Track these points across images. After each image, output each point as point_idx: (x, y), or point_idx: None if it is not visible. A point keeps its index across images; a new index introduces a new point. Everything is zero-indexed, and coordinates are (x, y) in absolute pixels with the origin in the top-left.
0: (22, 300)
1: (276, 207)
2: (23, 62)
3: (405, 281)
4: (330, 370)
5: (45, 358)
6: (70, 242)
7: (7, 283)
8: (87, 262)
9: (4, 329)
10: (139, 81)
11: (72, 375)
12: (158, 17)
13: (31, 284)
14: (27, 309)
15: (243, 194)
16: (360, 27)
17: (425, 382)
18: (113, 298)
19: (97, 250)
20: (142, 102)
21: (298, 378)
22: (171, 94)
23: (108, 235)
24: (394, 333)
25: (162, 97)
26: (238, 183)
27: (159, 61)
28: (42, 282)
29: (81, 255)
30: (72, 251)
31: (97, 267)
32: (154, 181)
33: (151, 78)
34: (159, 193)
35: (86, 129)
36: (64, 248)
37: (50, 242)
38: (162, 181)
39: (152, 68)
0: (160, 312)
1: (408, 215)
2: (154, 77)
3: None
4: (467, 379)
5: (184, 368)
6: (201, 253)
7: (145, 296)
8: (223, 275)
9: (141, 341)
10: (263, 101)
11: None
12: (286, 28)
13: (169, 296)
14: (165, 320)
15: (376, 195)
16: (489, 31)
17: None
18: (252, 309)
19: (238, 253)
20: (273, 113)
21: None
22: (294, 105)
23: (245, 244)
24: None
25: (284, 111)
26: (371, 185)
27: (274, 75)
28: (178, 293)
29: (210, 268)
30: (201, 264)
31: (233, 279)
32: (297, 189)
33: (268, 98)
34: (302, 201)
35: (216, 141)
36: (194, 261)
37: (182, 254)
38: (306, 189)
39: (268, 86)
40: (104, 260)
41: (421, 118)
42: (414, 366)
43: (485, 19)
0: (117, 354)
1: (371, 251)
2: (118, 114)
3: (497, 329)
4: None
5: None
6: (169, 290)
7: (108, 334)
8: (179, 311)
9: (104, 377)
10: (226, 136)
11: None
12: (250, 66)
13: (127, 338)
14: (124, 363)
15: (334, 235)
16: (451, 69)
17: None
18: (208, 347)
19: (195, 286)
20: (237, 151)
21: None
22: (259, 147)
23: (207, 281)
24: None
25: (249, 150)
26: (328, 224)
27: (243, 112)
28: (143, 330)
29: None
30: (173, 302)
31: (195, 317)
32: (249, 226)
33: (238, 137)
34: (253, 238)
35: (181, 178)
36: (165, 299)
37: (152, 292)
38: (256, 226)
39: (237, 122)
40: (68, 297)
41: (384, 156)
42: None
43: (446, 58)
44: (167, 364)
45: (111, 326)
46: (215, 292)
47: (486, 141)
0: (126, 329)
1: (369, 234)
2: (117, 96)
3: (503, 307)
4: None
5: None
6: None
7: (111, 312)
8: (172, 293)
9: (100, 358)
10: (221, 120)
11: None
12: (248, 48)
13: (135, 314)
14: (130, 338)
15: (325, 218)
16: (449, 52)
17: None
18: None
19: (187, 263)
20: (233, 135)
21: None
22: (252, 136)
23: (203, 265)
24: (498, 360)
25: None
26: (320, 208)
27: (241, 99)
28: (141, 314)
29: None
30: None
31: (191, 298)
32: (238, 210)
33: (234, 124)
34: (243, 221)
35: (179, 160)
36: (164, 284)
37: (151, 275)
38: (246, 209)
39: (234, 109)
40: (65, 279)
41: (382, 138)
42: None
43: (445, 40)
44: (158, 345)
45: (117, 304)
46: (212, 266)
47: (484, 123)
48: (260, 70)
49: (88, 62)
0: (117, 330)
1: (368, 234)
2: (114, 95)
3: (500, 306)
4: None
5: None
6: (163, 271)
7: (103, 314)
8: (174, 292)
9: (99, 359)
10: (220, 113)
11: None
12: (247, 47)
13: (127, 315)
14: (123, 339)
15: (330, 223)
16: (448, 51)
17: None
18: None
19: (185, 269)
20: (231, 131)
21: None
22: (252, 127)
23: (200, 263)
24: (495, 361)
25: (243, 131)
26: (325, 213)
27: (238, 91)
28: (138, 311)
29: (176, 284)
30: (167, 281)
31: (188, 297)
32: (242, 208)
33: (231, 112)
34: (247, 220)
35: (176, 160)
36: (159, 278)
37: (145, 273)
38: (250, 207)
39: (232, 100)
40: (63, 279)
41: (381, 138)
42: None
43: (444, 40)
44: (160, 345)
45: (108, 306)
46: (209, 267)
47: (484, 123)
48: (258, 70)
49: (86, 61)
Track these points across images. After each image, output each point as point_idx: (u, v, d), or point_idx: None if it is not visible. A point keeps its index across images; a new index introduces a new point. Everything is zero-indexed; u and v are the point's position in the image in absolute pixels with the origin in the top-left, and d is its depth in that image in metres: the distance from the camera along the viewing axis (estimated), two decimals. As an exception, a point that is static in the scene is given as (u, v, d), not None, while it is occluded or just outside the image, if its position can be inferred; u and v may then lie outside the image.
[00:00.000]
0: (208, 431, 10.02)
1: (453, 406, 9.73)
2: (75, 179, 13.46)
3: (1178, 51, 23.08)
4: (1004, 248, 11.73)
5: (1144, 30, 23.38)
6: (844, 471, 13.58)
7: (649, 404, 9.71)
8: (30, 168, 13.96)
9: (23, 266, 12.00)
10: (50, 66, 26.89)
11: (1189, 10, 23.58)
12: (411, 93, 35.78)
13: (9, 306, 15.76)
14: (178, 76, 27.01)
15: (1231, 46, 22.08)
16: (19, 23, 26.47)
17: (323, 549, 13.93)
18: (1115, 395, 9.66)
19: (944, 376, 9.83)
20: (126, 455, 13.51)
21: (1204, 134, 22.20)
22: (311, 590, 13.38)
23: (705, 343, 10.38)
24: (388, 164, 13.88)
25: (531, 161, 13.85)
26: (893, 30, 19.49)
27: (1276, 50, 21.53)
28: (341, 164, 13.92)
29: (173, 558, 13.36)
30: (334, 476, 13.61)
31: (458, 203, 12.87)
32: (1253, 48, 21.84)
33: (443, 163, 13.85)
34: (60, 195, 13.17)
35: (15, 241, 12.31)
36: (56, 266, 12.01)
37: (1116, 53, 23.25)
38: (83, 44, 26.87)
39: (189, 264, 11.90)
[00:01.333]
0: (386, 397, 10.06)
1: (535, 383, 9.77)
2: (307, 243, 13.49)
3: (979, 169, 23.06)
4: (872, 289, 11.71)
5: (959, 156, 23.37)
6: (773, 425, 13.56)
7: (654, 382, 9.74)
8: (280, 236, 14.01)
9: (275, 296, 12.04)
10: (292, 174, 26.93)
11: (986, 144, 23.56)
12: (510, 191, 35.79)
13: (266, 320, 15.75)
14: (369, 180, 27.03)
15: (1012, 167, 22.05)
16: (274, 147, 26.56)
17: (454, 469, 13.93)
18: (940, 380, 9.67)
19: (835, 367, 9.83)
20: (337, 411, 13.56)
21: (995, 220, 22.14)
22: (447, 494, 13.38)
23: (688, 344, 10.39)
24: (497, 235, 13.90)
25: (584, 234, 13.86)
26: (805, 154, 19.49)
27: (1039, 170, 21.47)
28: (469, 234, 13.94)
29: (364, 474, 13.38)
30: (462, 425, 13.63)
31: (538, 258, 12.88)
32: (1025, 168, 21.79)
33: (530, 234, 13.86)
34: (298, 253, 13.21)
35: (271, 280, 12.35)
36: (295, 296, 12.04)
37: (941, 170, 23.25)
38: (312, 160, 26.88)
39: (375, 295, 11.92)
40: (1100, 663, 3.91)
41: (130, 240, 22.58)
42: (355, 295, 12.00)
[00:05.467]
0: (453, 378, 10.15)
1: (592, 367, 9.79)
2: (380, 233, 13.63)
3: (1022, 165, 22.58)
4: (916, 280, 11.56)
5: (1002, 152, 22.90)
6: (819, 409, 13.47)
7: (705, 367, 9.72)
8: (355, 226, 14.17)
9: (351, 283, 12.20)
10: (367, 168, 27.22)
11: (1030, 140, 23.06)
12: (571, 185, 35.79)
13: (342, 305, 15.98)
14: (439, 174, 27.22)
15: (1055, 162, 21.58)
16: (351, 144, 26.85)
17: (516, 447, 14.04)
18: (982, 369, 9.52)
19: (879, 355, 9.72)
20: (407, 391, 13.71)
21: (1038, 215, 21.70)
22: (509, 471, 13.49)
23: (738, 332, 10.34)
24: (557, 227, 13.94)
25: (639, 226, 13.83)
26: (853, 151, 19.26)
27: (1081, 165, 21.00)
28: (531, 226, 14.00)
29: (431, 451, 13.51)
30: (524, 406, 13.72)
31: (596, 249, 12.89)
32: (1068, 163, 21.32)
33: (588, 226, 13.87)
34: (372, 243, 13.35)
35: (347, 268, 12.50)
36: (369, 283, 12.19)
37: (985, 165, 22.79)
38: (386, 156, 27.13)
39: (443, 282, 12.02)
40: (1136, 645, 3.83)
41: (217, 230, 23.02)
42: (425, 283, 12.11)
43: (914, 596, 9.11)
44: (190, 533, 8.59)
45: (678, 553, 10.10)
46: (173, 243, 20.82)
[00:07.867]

= = =

Work order: Your answer should consist solely of the lines above from the line with "4: (330, 370)" to the line with "38: (162, 181)", both included, reproduced exactly.

Written solution:
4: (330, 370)
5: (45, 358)
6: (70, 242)
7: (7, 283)
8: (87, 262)
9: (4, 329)
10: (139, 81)
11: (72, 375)
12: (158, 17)
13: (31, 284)
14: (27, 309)
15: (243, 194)
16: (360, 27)
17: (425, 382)
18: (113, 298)
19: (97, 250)
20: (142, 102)
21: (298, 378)
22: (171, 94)
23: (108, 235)
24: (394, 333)
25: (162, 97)
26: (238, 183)
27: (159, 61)
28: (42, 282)
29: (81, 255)
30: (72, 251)
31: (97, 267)
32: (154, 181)
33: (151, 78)
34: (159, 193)
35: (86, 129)
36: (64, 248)
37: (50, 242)
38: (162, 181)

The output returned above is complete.